Mudler Time - AI Vulnerability
A timing attack vulnerability was discovered in Mudler’s LocalAI version 2.17.1. This exploit allows attackers to deduce sensitive information, such as valid API keys or passwords, by analyzing the response times of the server during authentication attempts. The flaw stems from discrepancies in the time taken to validate incorrect versus correct credentials, enabling attackers to iteratively guess the correct inputs. If exploited, it could lead to unauthorized access to systems relying on this AI tool for authentication.
IDOR in Lunary - AI Vulnerability
In version 1.3.2 of Lunary AI, an Insecure Direct Object Reference (IDOR) vulnerability (CVE-2024-7474) was identified, allowing unauthorized access to sensitive user data. By manipulating the id
parameter in the request URL, attackers could view or delete external user accounts without authorization. This flaw resulted from inadequate validation of the id
parameter, leaving external user information exposed. The issue has been categorized as critical, with a CVSS score of 9.1, underlining the potential for severe impact if exploited.
Ollama Drama - Multiple AI Vulnerabilities
A vulnerability in Ollama, detailed in Oligo Security's blog, highlighted the risks of exposing AI model prompts and context data during multi-model integrations. This issue arises when poorly configured models inadvertently leak sensitive user data through unencrypted channels or logging mechanisms. Specifically, in Ollama's case, data from prompt engineering experiments was accessible without adequate restrictions, enabling unauthorized users to extract sensitive information or manipulate outcomes. This incident underscores the need for robust access controls and encryption when deploying interconnected AI models
Syntax Error - AI Crypto Breach
TA vulnerability in the Syntax smart contract platform, identified by Spectral Labs, allowed attackers to exploit logic errors in the code, enabling unauthorized transactions.
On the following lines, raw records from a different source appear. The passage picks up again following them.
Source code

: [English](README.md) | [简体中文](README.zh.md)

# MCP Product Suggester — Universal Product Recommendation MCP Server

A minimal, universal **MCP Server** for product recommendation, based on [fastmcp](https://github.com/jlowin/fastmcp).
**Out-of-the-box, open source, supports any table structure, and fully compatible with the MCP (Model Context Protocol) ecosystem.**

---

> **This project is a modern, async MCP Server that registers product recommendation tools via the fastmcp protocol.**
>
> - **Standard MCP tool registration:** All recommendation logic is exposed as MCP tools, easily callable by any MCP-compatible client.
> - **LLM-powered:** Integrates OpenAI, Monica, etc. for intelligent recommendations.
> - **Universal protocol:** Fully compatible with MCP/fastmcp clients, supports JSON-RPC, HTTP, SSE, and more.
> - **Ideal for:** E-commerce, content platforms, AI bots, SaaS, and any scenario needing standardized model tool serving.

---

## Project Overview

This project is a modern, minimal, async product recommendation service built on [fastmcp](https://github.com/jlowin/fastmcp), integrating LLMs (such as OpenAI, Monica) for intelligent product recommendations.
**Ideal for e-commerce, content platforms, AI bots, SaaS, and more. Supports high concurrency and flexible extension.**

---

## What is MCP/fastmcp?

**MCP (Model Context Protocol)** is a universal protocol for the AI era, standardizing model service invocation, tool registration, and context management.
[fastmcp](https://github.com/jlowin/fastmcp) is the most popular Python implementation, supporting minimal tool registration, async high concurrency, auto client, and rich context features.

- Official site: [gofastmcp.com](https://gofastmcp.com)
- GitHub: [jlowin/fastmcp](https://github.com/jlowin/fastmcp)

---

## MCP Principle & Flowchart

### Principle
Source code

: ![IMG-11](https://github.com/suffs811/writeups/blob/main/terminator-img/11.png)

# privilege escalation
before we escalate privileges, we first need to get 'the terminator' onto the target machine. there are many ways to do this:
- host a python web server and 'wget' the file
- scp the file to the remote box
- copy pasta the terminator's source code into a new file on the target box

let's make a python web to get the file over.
In response, the platform was forced to pause its operations, temporarily freezing users' assets. The vulnerability allowed hackers to make off with $200K in crypto transactions. This incident highlights the critical importance of security audits in AI-driven blockchain platforms to prevent catastrophic misuse.
You Only Load Once - AI Supply Chain Attack
Hackers hijacked an Ultralytics AI model by injecting malicious payloads during a public model-sharing session. The compromised model was downloaded by unsuspecting developers, infecting thousands of systems with cryptomining malware. This breach underscores the danger of downloading unverified machine learning models and highlights the need for secure distribution channels in the AI ecosystem.